━━━━━ LISTED ENTRIES ━━━━━

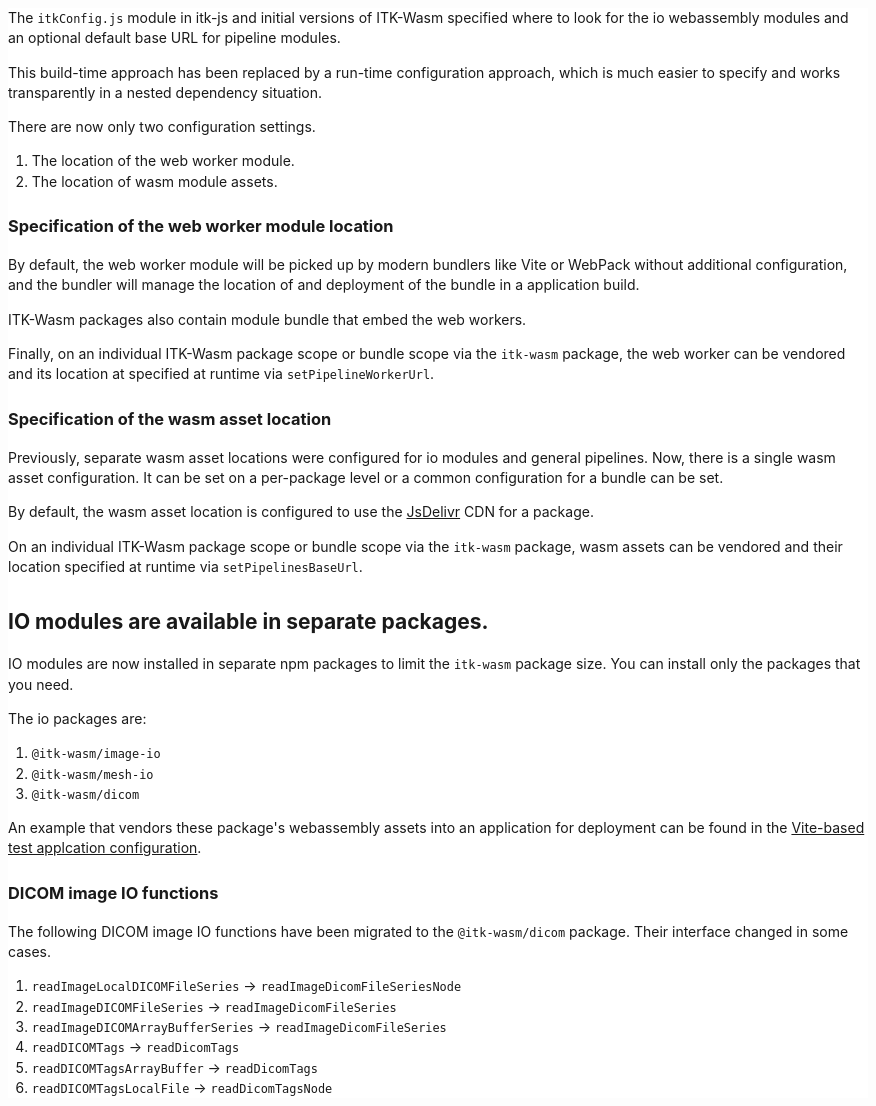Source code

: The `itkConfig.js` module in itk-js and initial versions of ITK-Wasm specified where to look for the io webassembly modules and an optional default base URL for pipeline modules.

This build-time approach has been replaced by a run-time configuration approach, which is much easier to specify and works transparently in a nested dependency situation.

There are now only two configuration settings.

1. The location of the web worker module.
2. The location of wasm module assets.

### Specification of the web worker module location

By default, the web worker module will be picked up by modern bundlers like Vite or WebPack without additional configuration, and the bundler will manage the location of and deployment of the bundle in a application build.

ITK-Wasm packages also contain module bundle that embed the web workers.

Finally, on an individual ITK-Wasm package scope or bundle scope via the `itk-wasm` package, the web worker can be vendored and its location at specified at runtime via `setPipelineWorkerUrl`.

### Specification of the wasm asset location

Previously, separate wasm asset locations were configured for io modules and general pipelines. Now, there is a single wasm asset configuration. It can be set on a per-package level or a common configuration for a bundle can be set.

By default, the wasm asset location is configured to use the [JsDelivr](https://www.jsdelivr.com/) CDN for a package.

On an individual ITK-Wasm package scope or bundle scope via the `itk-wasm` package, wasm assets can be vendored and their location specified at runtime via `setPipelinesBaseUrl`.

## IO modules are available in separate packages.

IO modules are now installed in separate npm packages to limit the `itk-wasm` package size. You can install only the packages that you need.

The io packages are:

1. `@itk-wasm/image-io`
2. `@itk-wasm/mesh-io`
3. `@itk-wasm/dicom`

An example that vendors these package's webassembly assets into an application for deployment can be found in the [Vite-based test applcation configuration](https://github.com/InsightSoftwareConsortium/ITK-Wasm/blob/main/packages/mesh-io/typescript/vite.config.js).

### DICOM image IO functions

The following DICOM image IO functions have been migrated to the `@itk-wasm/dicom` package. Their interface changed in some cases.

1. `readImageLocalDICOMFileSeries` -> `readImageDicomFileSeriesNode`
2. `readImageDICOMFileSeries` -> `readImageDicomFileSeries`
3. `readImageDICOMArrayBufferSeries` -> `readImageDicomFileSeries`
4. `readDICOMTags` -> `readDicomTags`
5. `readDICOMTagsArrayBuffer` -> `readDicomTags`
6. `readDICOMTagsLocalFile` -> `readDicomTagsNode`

━━━━━

◆ WHAT THIS TASK INVOLVES
Please reproduce the source text of every record above verbatim, leaving the pictures out of your answer.

◆ REPLY
Source code

: The `itkConfig.js` module in itk-js and initial versions of ITK-Wasm specified where to look for the io webassembly modules and an optional default base URL for pipeline modules.

This build-time approach has been replaced by a run-time configuration approach, which is much easier to specify and works transparently in a nested dependency situation.

There are now only two configuration settings.

1. The location of the web worker module.
2. The location of wasm module assets.

### Specification of the web worker module location

By default, the web worker module will be picked up by modern bundlers like Vite or WebPack without additional configuration, and the bundler will manage the location of and deployment of the bundle in a application build.

ITK-Wasm packages also contain module bundle that embed the web workers.

Finally, on an individual ITK-Wasm package scope or bundle scope via the `itk-wasm` package, the web worker can be vendored and its location at specified at runtime via `setPipelineWorkerUrl`.

### Specification of the wasm asset location

Previously, separate wasm asset locations were configured for io modules and general pipelines. Now, there is a single wasm asset configuration. It can be set on a per-package level or a common configuration for a bundle can be set.

By default, the wasm asset location is configured to use the [JsDelivr](https://www.jsdelivr.com/) CDN for a package.

On an individual ITK-Wasm package scope or bundle scope via the `itk-wasm` package, wasm assets can be vendored and their location specified at runtime via `setPipelinesBaseUrl`.

## IO modules are available in separate packages.

IO modules are now installed in separate npm packages to limit the `itk-wasm` package size. You can install only the packages that you need.

The io packages are:

1. `@itk-wasm/image-io`
2. `@itk-wasm/mesh-io`
3. `@itk-wasm/dicom`

An example that vendors these package's webassembly assets into an application for deployment can be found in the [Vite-based test applcation configuration](https://github.com/InsightSoftwareConsortium/ITK-Wasm/blob/main/packages/mesh-io/typescript/vite.config.js).

### DICOM image IO functions

The following DICOM image IO functions have been migrated to the `@itk-wasm/dicom` package. Their interface changed in some cases.

1. `readImageLocalDICOMFileSeries` -> `readImageDicomFileSeriesNode`
2. `readImageDICOMFileSeries` -> `readImageDicomFileSeries`
3. `readImageDICOMArrayBufferSeries` -> `readImageDicomFileSeries`
4. `readDICOMTags` -> `readDicomTags`
5. `readDICOMTagsArrayBuffer` -> `readDicomTags`
6. `readDICOMTagsLocalFile` -> `readDicomTagsNode`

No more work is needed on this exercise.